Cain’s protagonists are destined to suffer—and sometimes enjoy—the consequences of their own restless discontent. In the title story, Lisa, a city dweller, is dissatisfied with her life and relationships. Her attempt at self-rejuvenation takes her on a hiking excursion through a foreign land. Lisa discovers a remote village where the ritualized and generous bisexual love of its inhabitants entrances her. She begins to abandon thoughts of home.
In “Cultivation,” Frances, a divorced mother strapped with massive credit card debt, has become an expert at growing pot. When she packs her three children and twelve pounds of homegrown into the minivan and travels cross-country to sell the stash, their journey becomes one of anguish, revelation, and ultimately transformation. “Cultivation,” like many of the stories in The Necessity of Certain Behaviors, follows a trail of broken relationships and the unfulfilled promises of modern American life.

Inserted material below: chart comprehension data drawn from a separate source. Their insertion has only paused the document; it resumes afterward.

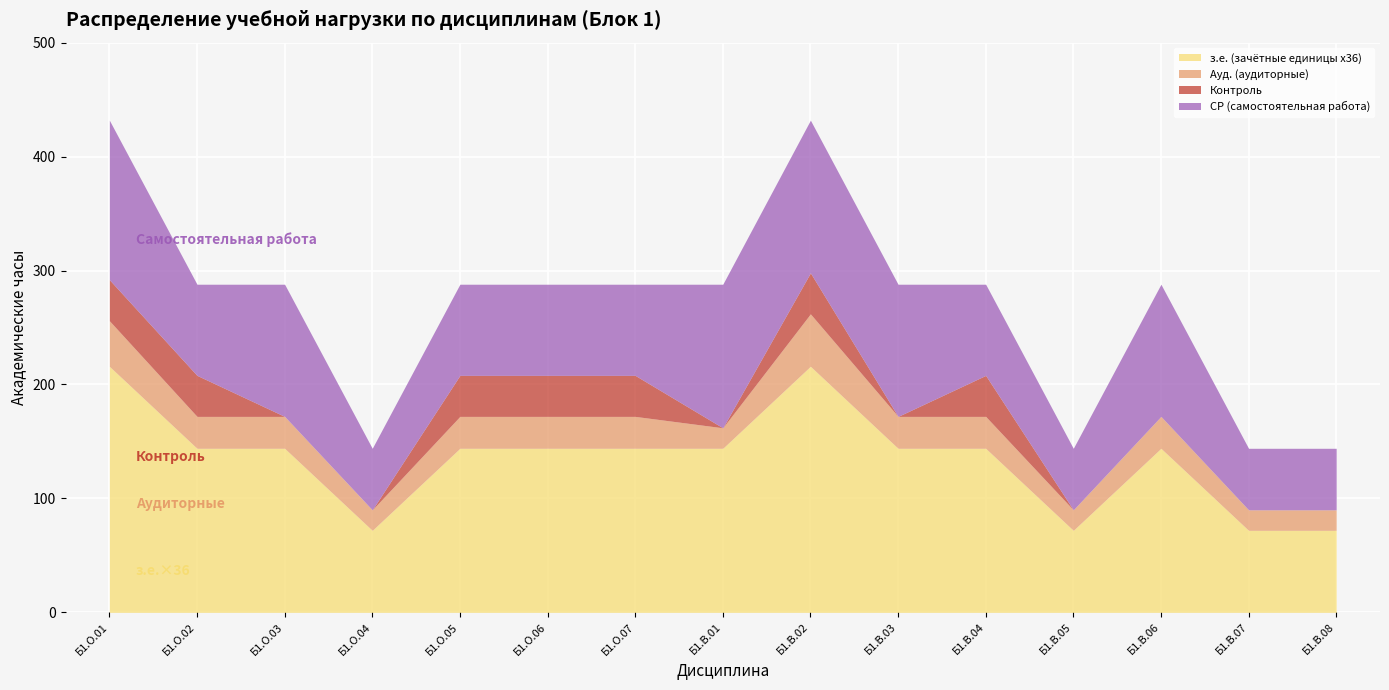

Which series has the largest total across all categories?

з.е. (зачётные единицы x36)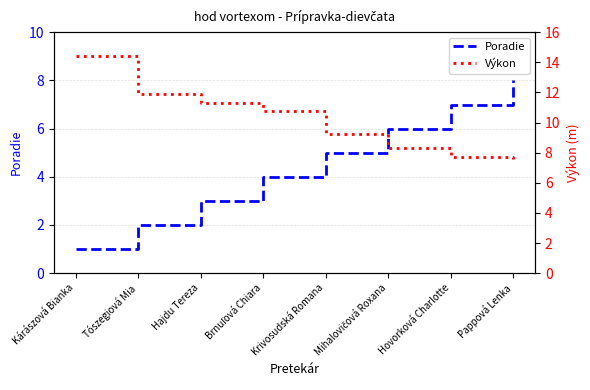

Which label corresponds to the largest value in the chart?

Kárászová Bianka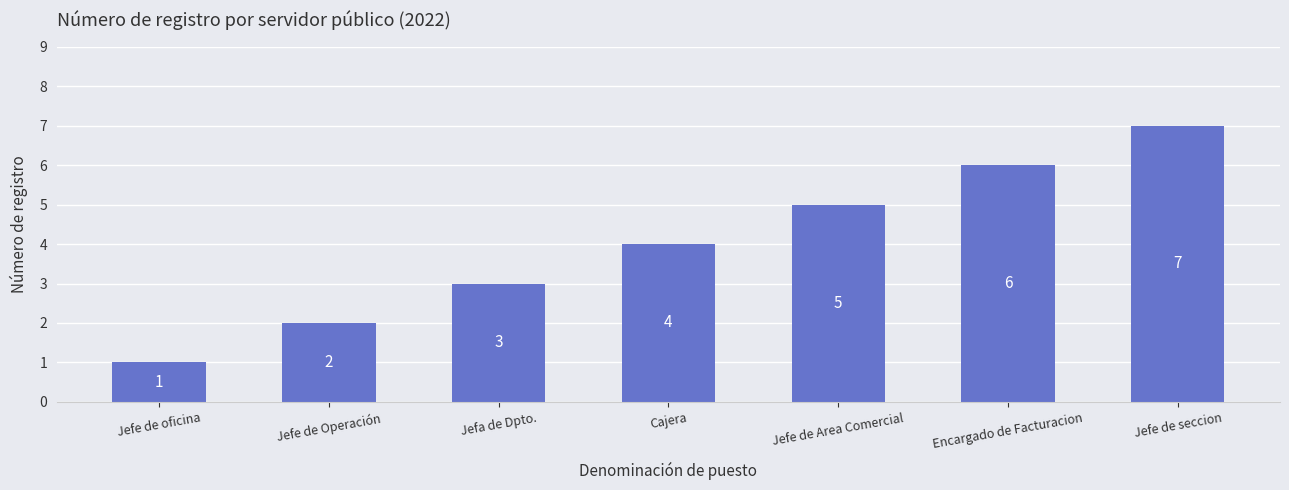

Reading left to right, what are all the values shown in this chart?

1	2	3	4	5	6	7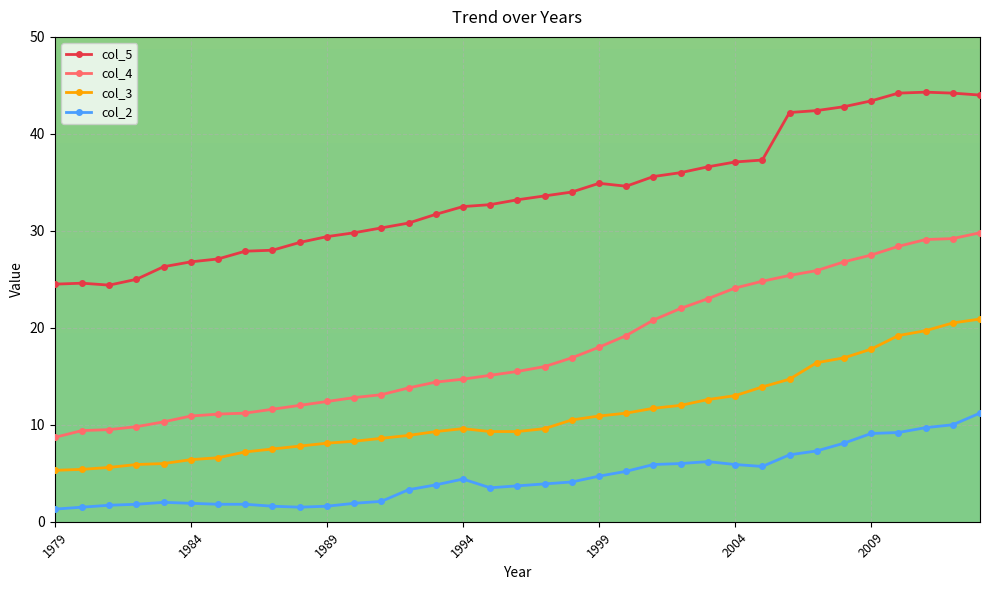

Rank the series by their average value, from lowest to highest.

col_2, col_3, col_4, col_5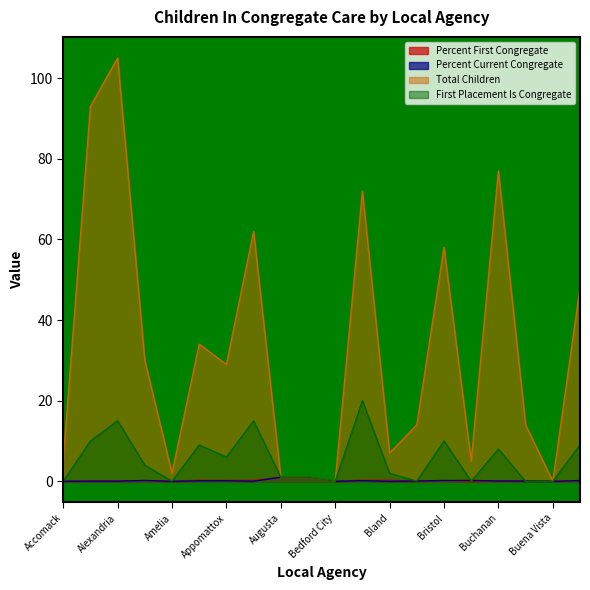

List the series in order of their peak value, lowest first.

Percent First Congregate, Percent Current Congregate, First Placement Is Congregate, Total Children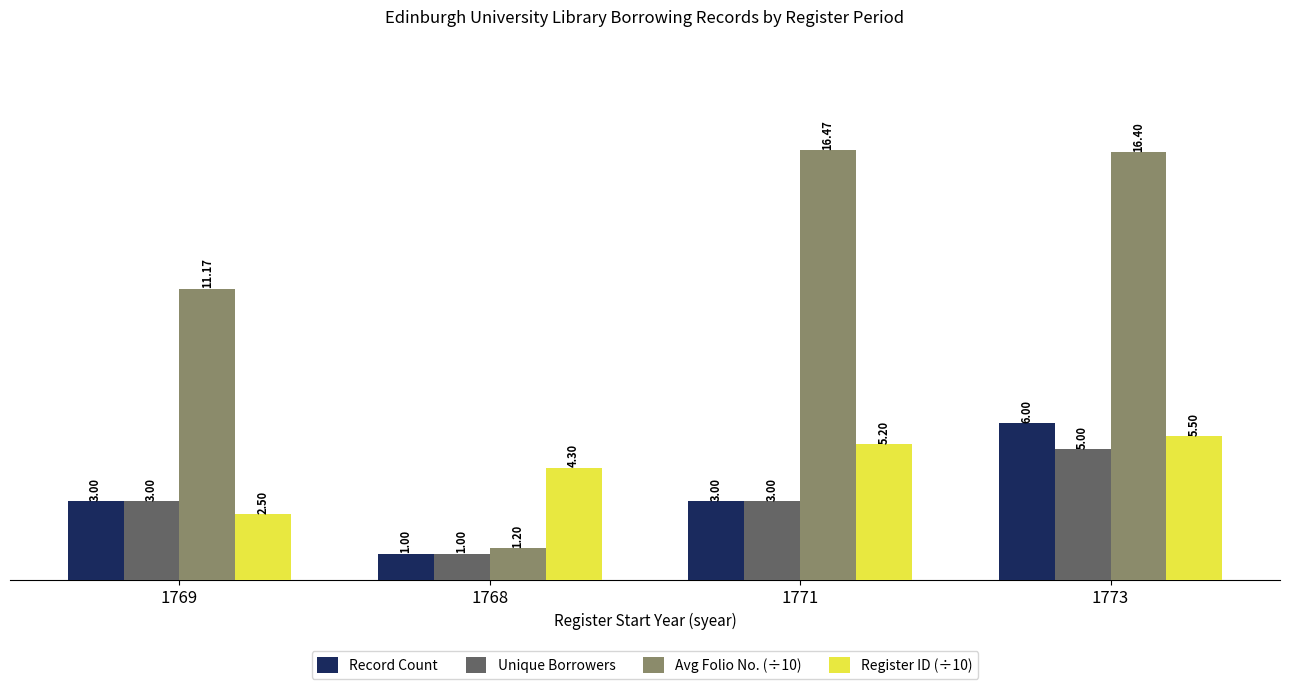

Count the number of data series in this chart.

4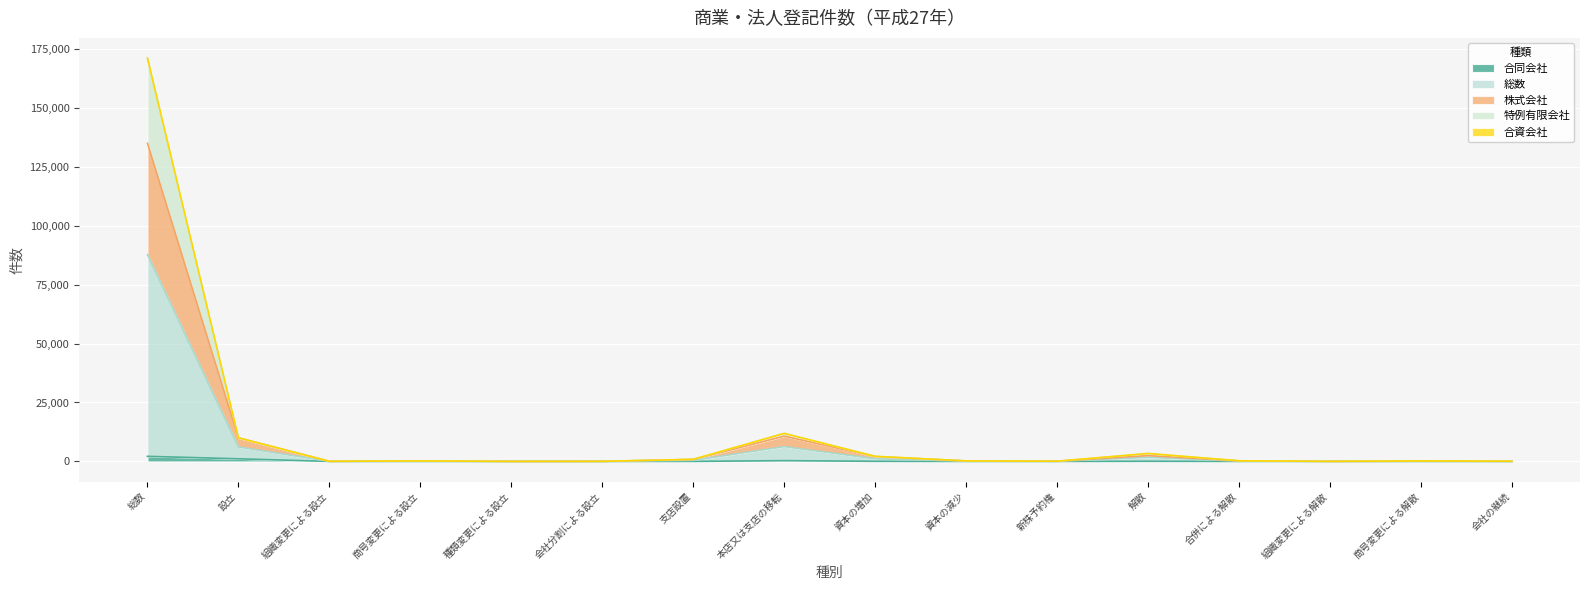

Which series changed the most between 資本の減少 and 会社の継続?

総数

Told in precise, evocative prose, these memorable stories illuminate the human condition from a compelling, funny, and entirely original perspective.
PUBLISHERS WEEKLY
Winner of the 2011 Drue Heinz Literature Prize, Cain's debut collection of nine short stories adroitly navigates the tenuous waters of human relationships. Her quietly august characters struggle to come to terms with the unpredictable nuance of tradition, sexuality, and happiness. Cain's confident and steady prose balances out the emotional tumult of stories just bizarre enough to be believable: "I Love Bob" chronicles the search for closure by a woman who believes Bob Barker to be her father; "The Queer Zoo" (you guessed it "home to the largest collection of homosexual, bisexual, and transgender animals") serves as a strange locus for meditations on identity and the relief of letting go. Utilizing painful misunderstandings to maximum effect, Cain's characters arrive at epiphanies without relying on convenient tricks and plot devices. Dark moments that give way to enlightened reflection reveal characters whose selfishness is deftly managed. Cain highlights their humanity rather than calling it into question. She is especially adept at drawing forth vulnerabilities from her female protagonists. This is a work of finely calibrated emotional registers that will set the bar high for Cain's next book.